___ GIVEN DATA ___

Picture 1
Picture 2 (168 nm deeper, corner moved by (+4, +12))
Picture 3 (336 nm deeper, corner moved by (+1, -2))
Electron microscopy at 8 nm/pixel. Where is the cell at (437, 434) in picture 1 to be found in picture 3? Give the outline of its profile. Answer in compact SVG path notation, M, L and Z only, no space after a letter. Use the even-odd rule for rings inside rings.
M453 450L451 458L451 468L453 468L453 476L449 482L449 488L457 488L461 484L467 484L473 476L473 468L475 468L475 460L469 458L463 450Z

___
___ GIVEN DATA ___

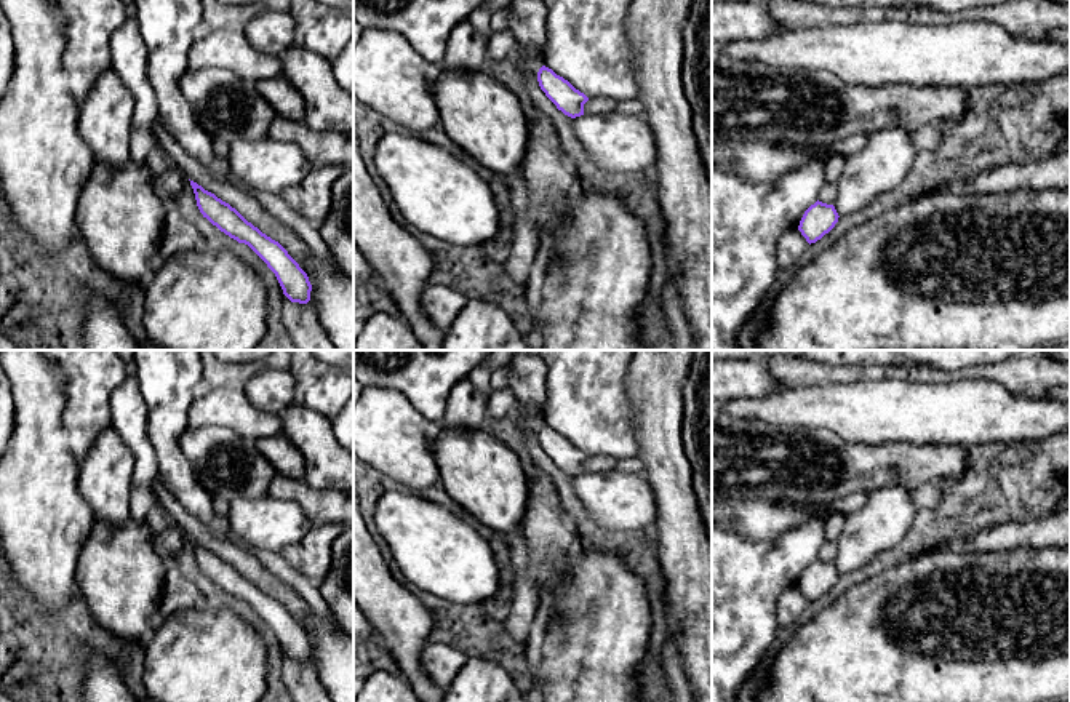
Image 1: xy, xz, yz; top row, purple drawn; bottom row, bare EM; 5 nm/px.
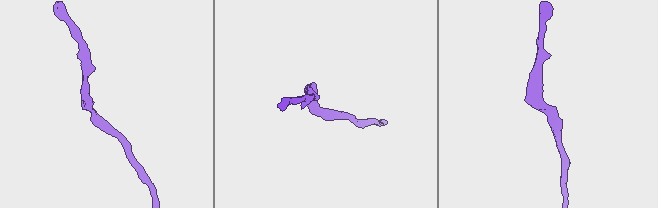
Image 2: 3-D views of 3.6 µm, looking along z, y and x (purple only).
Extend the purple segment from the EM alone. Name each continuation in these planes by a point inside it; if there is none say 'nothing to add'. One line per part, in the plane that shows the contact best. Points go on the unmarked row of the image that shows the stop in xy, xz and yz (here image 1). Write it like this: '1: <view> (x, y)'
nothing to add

___
___ GIVEN DATA ___

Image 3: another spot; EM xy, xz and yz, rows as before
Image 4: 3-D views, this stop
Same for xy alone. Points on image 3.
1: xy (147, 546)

___

**PROBLEM DESCRIPTION:**
If a line above holds the string "deeper", copy it out.

**SOLUTION TO THE EXERCISE:**
Picture 2 (168 nm deeper, corner moved by (+4, +12))
Picture 3 (336 nm deeper, corner moved by (+1, -2))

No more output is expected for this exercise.